##### AANGELEVERDE TEKST #####

Naar boven ↑

Rechtspraak

werknemer/Hajnadi Klimaattechniek B.V.
Rechtbank Limburg (Locatie Maastricht), 31 januari 2017
ECLI:NL:RBLIM:2017:828

werknemer/Hajnadi Klimaattechniek B.V.

Werkgever is gerechtigd werktijden (individuele) werknemer eenzijdig te wijzigen. Artikel 7:611 BW en Stoof/Mammoet. Sprake van gewijzigde omstandigheden en van een redelijk voorstel waarvan aanvaarding in redelijkheid van werknemer kan worden gevergd.

Feiten

Werknemer is sinds 2006 bij Hajnadi Klimaattechniek B.V. (hierna: Hajnadi) in dienst als service- en onderhoudsmonteur. Vanaf medio 2016 hebben partijen met elkaar gesproken en gecorrespondeerd over een wijziging van de werktijden van werknemer. Dit heeft niet tot een minnelijke oplossing geleid. Hajnadi heeft vervolgens met ingang van 1 januari 2017 de werktijden van werknemer eenzijdig gewijzigd. Met ingang van voornoemde datum is werknemer daadwerkelijk zijn werkzaamheden gaan verrichten overeenkomstig de door Hajnadi voorgeschreven werktijden. Tussen partijen is thans in geschil of Hajnadi gerechtigd was tot eenzijdige wijziging van de werktijden van werknemer.

Oordeel

Artikel 7:611 BW

De voorzieningenrechter oordeelt als volgt. Nu geen eenzijdig wijzigingsbeding is overeengekomen en sprake is van een wijziging van een individuele arbeidsvoorwaarde – niet zijnde een kernarbeidsvoorwaarde – dient getoetst te worden aan het bepaalde in artikel 7:611 BW. Op grond van het arrest van de Hoge Raad van 11 juli 2008, ECLI:NL:HR:2008:BD1847 (Stoof/Mammoet), moeten in een dergelijk geval drie stappen worden onderscheiden. De voorzieningenrechter toetst aan de hand van deze stappen of Hajnadi vooralsnog gerechtigd moet worden geacht tot (eenzijdige) aanpassing van de werktijden van werknemer.

1. Is er sprake van gewijzigde omstandigheden die nopen tot wijziging van de arbeidsovereenkomst?

Werknemer is in een unieke positie komen te verkeren doordat hij 55 jaar is geworden. Ofschoon het werknemer vrijstond om zijn werkgever te wijzen op de nieuwe verplichtingen ingevolge de CAO Metaal en Techniek die vanwege het bereiken van die leeftijd ontstonden, kan er niet aan voorbij worden gegaan dat Hajnadi hierdoor beperkt wordt in het totale aantal door werknemer te verrichten overuren per vier weken. Het bereiken van de 55-jarige leeftijd en het strikte beroep op onverkorte naleving van die cao-bepaling vormen tezamen gewijzigde omstandigheden als bedoeld in Stoof/Mammoet.

2. Is het gedane voorstel tot wijziging van de overeenkomst in het licht van alle omstandigheden van het geval redelijk?

#####

> [OPDRACHT 1]: Tel in hoeveel regels van de records het woord "kind" voorkomt. Geef alleen dat aantal.

##### INVOER OEFENING #####

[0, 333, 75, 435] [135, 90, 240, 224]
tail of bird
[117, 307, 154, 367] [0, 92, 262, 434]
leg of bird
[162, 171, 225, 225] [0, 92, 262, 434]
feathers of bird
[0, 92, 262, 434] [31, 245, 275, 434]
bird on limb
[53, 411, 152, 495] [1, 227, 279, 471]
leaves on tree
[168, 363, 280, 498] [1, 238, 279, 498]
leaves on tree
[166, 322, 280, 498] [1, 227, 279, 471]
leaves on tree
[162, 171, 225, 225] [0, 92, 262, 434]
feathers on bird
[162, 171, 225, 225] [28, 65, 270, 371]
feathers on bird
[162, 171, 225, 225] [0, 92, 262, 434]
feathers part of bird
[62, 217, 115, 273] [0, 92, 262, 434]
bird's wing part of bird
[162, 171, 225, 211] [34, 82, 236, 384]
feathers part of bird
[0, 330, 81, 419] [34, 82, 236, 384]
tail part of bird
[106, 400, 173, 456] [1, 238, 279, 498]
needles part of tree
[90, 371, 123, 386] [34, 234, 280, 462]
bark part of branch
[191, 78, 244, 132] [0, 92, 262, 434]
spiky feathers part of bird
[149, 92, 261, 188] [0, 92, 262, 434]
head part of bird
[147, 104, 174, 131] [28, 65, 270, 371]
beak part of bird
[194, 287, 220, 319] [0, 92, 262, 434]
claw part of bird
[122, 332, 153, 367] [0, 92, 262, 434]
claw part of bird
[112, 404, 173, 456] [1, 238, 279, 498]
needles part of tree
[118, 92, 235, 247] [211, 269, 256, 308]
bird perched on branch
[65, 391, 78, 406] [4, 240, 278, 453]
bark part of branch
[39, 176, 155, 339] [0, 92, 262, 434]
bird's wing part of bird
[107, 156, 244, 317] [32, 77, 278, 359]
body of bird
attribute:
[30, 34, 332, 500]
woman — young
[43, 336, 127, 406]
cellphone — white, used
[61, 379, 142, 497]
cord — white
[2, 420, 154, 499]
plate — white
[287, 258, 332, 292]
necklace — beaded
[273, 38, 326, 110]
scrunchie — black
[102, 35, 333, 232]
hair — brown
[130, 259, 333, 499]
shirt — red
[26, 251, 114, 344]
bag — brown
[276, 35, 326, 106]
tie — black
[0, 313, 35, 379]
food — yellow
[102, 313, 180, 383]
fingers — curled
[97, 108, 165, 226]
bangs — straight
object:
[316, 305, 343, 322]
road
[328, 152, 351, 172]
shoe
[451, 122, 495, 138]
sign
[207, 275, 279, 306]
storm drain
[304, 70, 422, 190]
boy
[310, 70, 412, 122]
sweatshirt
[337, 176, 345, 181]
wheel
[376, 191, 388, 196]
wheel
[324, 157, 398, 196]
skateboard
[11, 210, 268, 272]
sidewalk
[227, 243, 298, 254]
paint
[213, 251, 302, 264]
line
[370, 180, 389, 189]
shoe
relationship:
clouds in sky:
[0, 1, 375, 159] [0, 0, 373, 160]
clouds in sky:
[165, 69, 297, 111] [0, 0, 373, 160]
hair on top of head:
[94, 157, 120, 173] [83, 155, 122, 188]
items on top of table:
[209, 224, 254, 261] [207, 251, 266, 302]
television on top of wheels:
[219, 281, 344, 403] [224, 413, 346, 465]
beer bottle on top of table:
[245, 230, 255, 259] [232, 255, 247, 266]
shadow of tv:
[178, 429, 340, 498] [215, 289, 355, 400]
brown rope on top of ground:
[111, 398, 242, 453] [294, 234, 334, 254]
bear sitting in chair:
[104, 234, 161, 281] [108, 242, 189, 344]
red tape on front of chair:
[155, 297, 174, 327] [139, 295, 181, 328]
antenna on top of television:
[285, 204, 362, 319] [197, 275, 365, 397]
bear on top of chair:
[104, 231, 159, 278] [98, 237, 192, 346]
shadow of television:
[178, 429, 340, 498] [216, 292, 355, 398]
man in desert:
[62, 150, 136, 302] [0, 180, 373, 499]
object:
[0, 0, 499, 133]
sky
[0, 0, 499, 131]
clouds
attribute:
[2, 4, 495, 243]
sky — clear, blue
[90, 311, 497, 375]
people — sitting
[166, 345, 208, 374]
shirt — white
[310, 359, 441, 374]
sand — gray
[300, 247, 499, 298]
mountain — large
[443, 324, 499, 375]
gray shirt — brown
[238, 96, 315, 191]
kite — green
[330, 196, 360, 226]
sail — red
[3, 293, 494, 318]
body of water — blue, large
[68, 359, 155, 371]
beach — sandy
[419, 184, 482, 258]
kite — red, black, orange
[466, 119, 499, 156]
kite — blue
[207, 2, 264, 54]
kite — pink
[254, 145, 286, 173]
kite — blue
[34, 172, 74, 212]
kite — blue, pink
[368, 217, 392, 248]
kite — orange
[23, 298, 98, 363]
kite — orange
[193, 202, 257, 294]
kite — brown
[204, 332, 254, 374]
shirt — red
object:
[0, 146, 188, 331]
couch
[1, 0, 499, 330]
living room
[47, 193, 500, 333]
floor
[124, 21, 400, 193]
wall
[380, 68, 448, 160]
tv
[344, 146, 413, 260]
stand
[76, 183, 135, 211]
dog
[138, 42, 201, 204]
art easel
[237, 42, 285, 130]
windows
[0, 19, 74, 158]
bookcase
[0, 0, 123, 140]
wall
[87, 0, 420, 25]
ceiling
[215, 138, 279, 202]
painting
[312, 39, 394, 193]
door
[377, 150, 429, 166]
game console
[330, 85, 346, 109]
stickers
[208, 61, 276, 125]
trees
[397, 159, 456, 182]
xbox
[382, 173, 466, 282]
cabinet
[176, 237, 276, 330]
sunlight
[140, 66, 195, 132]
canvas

#####
##### INVOER OEFENING #####

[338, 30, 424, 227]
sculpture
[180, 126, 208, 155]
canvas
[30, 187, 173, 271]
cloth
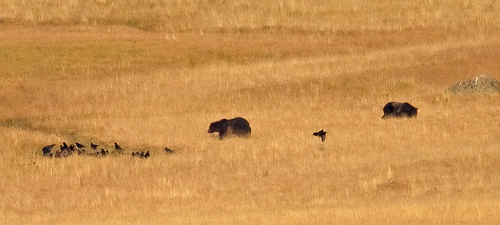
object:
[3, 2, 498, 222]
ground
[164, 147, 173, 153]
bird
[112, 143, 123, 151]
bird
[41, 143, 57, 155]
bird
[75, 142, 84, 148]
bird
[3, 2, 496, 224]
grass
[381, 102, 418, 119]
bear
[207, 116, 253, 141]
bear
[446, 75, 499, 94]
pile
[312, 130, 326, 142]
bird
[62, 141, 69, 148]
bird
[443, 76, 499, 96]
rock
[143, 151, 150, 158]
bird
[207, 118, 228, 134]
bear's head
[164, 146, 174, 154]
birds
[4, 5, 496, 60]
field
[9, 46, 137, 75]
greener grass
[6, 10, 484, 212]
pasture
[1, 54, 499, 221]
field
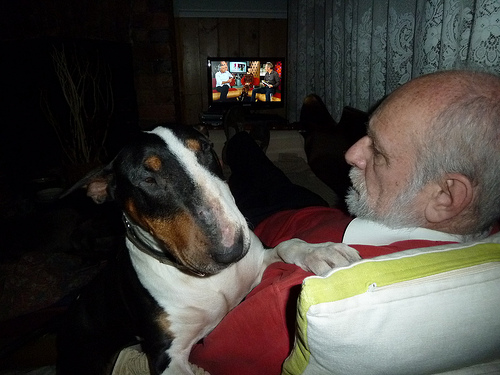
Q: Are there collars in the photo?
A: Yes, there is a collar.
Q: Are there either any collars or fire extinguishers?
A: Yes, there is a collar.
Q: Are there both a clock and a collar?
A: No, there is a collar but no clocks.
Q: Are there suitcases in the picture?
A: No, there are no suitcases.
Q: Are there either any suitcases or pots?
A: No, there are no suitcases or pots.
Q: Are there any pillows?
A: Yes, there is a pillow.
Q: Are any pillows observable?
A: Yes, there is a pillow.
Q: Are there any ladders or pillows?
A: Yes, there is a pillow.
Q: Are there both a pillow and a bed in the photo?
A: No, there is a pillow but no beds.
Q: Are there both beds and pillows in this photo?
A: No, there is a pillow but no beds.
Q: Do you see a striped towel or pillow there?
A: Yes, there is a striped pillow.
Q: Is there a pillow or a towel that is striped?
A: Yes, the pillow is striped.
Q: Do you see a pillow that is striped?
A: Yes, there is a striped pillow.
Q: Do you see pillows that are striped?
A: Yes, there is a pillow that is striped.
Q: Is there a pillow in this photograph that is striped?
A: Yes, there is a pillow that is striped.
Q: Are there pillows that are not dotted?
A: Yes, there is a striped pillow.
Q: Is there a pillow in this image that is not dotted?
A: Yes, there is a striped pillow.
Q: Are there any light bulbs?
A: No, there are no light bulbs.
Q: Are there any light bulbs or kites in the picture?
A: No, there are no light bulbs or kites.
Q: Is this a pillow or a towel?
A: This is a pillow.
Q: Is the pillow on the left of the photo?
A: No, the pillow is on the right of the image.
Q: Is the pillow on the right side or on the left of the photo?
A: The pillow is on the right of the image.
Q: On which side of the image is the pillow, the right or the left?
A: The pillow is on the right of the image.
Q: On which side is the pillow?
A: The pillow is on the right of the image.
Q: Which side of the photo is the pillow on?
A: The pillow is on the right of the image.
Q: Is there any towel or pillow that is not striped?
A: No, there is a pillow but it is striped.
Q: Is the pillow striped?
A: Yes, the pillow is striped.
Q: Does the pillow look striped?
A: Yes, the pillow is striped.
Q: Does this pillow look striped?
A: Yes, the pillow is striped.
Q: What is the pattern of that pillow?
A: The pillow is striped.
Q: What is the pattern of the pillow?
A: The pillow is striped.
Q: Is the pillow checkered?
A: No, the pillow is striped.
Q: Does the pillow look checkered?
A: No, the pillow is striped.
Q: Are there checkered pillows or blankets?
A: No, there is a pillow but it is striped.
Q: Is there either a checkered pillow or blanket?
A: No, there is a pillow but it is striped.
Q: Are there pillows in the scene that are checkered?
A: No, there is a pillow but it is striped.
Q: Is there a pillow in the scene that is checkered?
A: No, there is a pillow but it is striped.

#####
##### INVOER OEFENING #####

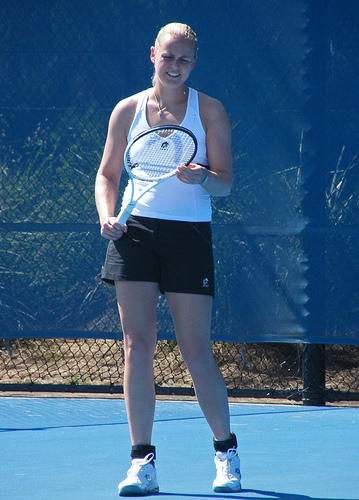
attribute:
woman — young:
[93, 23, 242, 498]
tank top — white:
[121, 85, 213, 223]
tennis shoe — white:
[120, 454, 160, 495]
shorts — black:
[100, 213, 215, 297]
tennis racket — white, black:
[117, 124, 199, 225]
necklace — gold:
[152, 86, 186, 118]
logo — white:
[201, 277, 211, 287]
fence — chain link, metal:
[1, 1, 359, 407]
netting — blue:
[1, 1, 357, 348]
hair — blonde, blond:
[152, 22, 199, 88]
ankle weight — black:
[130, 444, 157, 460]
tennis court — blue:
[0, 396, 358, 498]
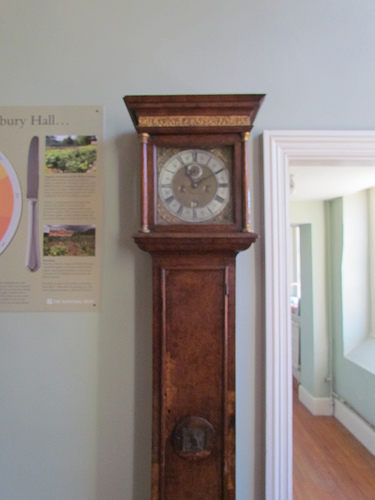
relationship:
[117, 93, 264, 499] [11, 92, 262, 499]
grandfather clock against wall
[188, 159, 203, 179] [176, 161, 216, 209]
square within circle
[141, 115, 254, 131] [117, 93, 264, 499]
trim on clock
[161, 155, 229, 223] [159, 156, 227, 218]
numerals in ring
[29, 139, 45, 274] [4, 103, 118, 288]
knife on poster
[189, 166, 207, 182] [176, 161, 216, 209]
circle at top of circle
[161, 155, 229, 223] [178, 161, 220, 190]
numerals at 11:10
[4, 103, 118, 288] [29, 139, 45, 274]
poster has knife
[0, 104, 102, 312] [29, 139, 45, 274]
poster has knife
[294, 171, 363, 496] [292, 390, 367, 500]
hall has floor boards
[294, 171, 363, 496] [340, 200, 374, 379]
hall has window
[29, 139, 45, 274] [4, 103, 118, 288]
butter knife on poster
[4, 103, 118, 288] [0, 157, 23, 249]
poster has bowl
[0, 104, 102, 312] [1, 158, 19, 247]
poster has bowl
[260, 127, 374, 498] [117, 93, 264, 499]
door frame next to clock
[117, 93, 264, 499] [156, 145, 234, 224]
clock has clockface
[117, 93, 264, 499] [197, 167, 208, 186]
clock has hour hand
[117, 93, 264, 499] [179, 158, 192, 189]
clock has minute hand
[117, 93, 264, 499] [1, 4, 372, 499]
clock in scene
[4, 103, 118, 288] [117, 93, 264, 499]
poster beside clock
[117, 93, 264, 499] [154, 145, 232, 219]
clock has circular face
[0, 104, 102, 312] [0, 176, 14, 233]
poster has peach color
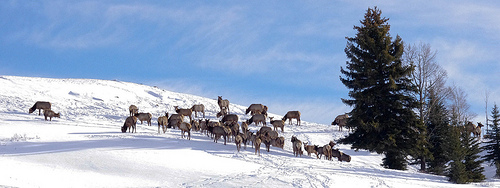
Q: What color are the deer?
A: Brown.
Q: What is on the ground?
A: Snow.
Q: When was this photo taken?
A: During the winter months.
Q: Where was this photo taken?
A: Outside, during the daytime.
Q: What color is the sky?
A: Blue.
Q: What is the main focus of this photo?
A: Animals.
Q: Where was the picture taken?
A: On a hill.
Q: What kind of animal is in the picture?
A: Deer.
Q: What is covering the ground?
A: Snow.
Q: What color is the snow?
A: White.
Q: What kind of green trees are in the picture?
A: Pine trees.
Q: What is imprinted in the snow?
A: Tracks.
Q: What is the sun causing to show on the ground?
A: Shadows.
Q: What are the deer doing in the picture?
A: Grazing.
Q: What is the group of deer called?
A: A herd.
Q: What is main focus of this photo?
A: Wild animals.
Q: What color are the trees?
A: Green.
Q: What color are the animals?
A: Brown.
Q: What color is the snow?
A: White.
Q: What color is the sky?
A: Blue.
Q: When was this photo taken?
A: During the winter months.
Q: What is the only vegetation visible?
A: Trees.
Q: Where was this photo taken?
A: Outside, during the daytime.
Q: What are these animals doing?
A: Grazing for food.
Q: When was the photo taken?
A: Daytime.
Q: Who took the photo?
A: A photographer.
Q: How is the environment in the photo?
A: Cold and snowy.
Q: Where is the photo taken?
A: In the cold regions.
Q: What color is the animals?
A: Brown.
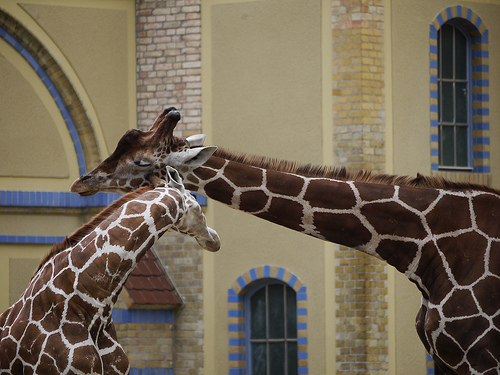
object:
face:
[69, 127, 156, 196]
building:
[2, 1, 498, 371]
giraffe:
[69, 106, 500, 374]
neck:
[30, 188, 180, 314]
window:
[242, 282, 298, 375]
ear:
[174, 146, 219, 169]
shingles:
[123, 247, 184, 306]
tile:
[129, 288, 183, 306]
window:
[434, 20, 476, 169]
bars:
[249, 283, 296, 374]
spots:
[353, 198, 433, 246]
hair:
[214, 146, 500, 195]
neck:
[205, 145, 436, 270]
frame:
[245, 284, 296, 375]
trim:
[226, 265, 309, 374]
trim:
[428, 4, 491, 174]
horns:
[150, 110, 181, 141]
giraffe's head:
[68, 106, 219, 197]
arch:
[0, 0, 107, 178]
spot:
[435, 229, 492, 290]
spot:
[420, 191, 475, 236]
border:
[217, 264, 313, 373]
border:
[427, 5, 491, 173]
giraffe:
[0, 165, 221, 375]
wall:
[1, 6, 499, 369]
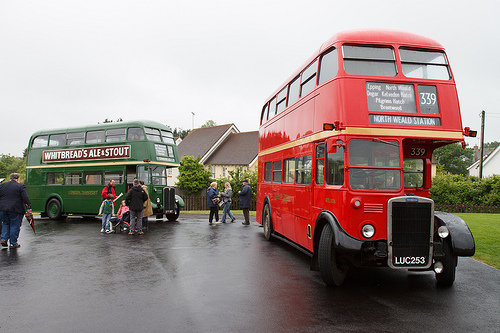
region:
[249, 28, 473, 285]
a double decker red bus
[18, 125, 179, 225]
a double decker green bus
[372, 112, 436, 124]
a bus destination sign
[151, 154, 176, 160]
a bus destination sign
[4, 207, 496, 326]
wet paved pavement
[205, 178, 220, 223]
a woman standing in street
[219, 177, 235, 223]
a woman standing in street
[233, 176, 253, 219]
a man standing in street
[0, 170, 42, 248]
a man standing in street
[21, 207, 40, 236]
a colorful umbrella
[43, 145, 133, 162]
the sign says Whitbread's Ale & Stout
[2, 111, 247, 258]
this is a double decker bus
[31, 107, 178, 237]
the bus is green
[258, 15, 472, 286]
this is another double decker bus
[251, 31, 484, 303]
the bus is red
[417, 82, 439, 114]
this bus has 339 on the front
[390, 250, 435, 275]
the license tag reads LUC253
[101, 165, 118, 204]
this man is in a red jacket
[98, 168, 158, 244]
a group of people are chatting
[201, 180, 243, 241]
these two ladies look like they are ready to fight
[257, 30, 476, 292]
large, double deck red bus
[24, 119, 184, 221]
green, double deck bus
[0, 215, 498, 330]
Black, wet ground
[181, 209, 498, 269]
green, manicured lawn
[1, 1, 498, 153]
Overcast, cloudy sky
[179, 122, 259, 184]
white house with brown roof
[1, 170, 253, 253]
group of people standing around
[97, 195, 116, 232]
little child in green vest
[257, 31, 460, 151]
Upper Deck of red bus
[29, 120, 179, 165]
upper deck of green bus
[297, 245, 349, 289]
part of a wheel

#####

> [OPDRACHT 2]: Herschrijf de alinea uit de uitspraak die begint met "Werknemer is sinds 2006" als een korte puntsgewijze lijst, met behoud van de belangrijkste feiten.

> [JOUW ANTWOORD 1]: 2

> [JOUW ANTWOORD 2]:
- Werknemer is sinds 2006 als service- en onderhoudsmonteur in dienst bij Hajnadi Klimaattechniek B.V.
- Vanaf medio 2016 hebben partijen gesproken en gecorrespondeerd over een wijziging van zijn werktijden, maar zonder minnelijke oplossing.
- Hajnadi heeft de werktijden daarna met ingang van 1 januari 2017 eenzijdig gewijzigd.
- Sinds die datum werkt werknemer volgens de door Hajnadi voorgeschreven werktijden.
- In geschil is of Hajnadi gerechtigd was tot die eenzijdige wijziging.